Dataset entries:
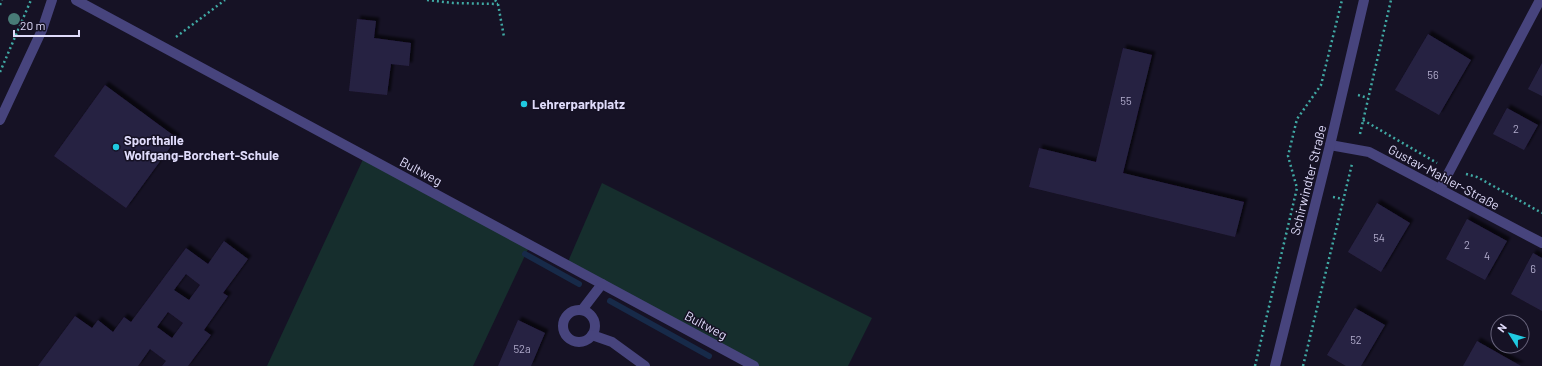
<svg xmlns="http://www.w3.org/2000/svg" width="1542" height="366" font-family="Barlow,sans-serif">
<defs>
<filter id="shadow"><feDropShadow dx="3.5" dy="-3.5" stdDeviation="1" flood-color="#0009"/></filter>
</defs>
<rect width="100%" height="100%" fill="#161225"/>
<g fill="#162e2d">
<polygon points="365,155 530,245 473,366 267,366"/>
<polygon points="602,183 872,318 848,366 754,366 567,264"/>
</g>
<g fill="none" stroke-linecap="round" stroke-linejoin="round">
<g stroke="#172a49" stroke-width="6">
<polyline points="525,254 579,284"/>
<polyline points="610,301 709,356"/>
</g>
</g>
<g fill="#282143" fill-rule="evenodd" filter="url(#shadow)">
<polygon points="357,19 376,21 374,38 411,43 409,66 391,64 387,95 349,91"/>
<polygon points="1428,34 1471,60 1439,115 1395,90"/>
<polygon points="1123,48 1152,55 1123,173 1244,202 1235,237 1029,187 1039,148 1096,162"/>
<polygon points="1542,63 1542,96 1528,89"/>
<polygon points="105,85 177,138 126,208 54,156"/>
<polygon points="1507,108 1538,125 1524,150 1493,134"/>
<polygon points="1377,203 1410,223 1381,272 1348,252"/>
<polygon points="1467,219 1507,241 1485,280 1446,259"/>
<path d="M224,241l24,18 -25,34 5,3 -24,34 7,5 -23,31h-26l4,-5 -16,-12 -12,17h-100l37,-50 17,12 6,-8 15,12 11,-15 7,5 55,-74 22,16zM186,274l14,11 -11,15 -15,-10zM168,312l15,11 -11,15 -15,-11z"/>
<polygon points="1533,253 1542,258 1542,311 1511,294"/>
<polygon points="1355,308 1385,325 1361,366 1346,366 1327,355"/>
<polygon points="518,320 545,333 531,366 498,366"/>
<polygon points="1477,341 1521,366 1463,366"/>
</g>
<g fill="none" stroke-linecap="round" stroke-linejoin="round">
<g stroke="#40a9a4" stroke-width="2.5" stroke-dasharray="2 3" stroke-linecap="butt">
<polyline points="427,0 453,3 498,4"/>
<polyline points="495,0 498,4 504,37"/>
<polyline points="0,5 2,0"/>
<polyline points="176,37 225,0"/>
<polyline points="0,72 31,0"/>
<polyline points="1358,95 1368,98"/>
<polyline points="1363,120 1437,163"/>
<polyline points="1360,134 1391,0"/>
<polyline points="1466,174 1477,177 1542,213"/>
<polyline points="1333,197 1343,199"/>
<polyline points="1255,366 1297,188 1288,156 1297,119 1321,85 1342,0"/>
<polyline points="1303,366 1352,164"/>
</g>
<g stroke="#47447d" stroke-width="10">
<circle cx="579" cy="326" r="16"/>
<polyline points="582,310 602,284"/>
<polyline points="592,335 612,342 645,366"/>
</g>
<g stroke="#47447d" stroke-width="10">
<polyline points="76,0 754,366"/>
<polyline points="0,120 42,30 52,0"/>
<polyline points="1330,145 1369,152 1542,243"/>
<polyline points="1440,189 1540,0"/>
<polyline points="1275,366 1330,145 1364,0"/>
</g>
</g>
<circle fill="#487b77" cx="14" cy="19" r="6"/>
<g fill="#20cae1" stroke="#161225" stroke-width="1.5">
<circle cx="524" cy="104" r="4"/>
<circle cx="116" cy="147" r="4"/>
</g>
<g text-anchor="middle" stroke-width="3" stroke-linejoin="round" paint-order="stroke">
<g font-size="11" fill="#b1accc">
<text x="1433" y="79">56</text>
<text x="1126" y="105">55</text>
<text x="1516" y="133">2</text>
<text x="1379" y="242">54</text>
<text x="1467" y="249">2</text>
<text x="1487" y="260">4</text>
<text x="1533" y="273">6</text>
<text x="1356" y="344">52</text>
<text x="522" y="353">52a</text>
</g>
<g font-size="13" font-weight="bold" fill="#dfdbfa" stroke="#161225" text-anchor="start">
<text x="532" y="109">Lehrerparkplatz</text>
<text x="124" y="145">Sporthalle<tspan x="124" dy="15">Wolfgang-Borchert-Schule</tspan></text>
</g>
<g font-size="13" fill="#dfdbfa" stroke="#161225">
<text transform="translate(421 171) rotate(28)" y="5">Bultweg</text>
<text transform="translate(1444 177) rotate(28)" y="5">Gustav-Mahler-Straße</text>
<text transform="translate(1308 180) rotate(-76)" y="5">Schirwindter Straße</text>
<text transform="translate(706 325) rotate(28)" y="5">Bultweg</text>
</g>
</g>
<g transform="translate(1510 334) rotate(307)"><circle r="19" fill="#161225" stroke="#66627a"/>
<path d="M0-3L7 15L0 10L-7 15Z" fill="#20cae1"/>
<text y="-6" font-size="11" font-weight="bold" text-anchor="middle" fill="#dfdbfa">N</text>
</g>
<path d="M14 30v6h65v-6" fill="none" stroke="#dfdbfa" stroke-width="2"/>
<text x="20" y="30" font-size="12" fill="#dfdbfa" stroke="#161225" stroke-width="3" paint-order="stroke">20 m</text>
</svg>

Problem to solve:
All entries above are to be reproduced exactly, with no pictures.

Expected answer:
<svg xmlns="http://www.w3.org/2000/svg" width="1542" height="366" font-family="Barlow,sans-serif">
<defs>
<filter id="shadow"><feDropShadow dx="3.5" dy="-3.5" stdDeviation="1" flood-color="#0009"/></filter>
</defs>
<rect width="100%" height="100%" fill="#161225"/>
<g fill="#162e2d">
<polygon points="365,155 530,245 473,366 267,366"/>
<polygon points="602,183 872,318 848,366 754,366 567,264"/>
</g>
<g fill="none" stroke-linecap="round" stroke-linejoin="round">
<g stroke="#172a49" stroke-width="6">
<polyline points="525,254 579,284"/>
<polyline points="610,301 709,356"/>
</g>
</g>
<g fill="#282143" fill-rule="evenodd" filter="url(#shadow)">
<polygon points="357,19 376,21 374,38 411,43 409,66 391,64 387,95 349,91"/>
<polygon points="1428,34 1471,60 1439,115 1395,90"/>
<polygon points="1123,48 1152,55 1123,173 1244,202 1235,237 1029,187 1039,148 1096,162"/>
<polygon points="1542,63 1542,96 1528,89"/>
<polygon points="105,85 177,138 126,208 54,156"/>
<polygon points="1507,108 1538,125 1524,150 1493,134"/>
<polygon points="1377,203 1410,223 1381,272 1348,252"/>
<polygon points="1467,219 1507,241 1485,280 1446,259"/>
<path d="M224,241l24,18 -25,34 5,3 -24,34 7,5 -23,31h-26l4,-5 -16,-12 -12,17h-100l37,-50 17,12 6,-8 15,12 11,-15 7,5 55,-74 22,16zM186,274l14,11 -11,15 -15,-10zM168,312l15,11 -11,15 -15,-11z"/>
<polygon points="1533,253 1542,258 1542,311 1511,294"/>
<polygon points="1355,308 1385,325 1361,366 1346,366 1327,355"/>
<polygon points="518,320 545,333 531,366 498,366"/>
<polygon points="1477,341 1521,366 1463,366"/>
</g>
<g fill="none" stroke-linecap="round" stroke-linejoin="round">
<g stroke="#40a9a4" stroke-width="2.5" stroke-dasharray="2 3" stroke-linecap="butt">
<polyline points="427,0 453,3 498,4"/>
<polyline points="495,0 498,4 504,37"/>
<polyline points="0,5 2,0"/>
<polyline points="176,37 225,0"/>
<polyline points="0,72 31,0"/>
<polyline points="1358,95 1368,98"/>
<polyline points="1363,120 1437,163"/>
<polyline points="1360,134 1391,0"/>
<polyline points="1466,174 1477,177 1542,213"/>
<polyline points="1333,197 1343,199"/>
<polyline points="1255,366 1297,188 1288,156 1297,119 1321,85 1342,0"/>
<polyline points="1303,366 1352,164"/>
</g>
<g stroke="#47447d" stroke-width="10">
<circle cx="579" cy="326" r="16"/>
<polyline points="582,310 602,284"/>
<polyline points="592,335 612,342 645,366"/>
</g>
<g stroke="#47447d" stroke-width="10">
<polyline points="76,0 754,366"/>
<polyline points="0,120 42,30 52,0"/>
<polyline points="1330,145 1369,152 1542,243"/>
<polyline points="1440,189 1540,0"/>
<polyline points="1275,366 1330,145 1364,0"/>
</g>
</g>
<circle fill="#487b77" cx="14" cy="19" r="6"/>
<g fill="#20cae1" stroke="#161225" stroke-width="1.5">
<circle cx="524" cy="104" r="4"/>
<circle cx="116" cy="147" r="4"/>
</g>
<g text-anchor="middle" stroke-width="3" stroke-linejoin="round" paint-order="stroke">
<g font-size="11" fill="#b1accc">
<text x="1433" y="79">56</text>
<text x="1126" y="105">55</text>
<text x="1516" y="133">2</text>
<text x="1379" y="242">54</text>
<text x="1467" y="249">2</text>
<text x="1487" y="260">4</text>
<text x="1533" y="273">6</text>
<text x="1356" y="344">52</text>
<text x="522" y="353">52a</text>
</g>
<g font-size="13" font-weight="bold" fill="#dfdbfa" stroke="#161225" text-anchor="start">
<text x="532" y="109">Lehrerparkplatz</text>
<text x="124" y="145">Sporthalle<tspan x="124" dy="15">Wolfgang-Borchert-Schule</tspan></text>
</g>
<g font-size="13" fill="#dfdbfa" stroke="#161225">
<text transform="translate(421 171) rotate(28)" y="5">Bultweg</text>
<text transform="translate(1444 177) rotate(28)" y="5">Gustav-Mahler-Straße</text>
<text transform="translate(1308 180) rotate(-76)" y="5">Schirwindter Straße</text>
<text transform="translate(706 325) rotate(28)" y="5">Bultweg</text>
</g>
</g>
<g transform="translate(1510 334) rotate(307)"><circle r="19" fill="#161225" stroke="#66627a"/>
<path d="M0-3L7 15L0 10L-7 15Z" fill="#20cae1"/>
<text y="-6" font-size="11" font-weight="bold" text-anchor="middle" fill="#dfdbfa">N</text>
</g>
<path d="M14 30v6h65v-6" fill="none" stroke="#dfdbfa" stroke-width="2"/>
<text x="20" y="30" font-size="12" fill="#dfdbfa" stroke="#161225" stroke-width="3" paint-order="stroke">20 m</text>
</svg>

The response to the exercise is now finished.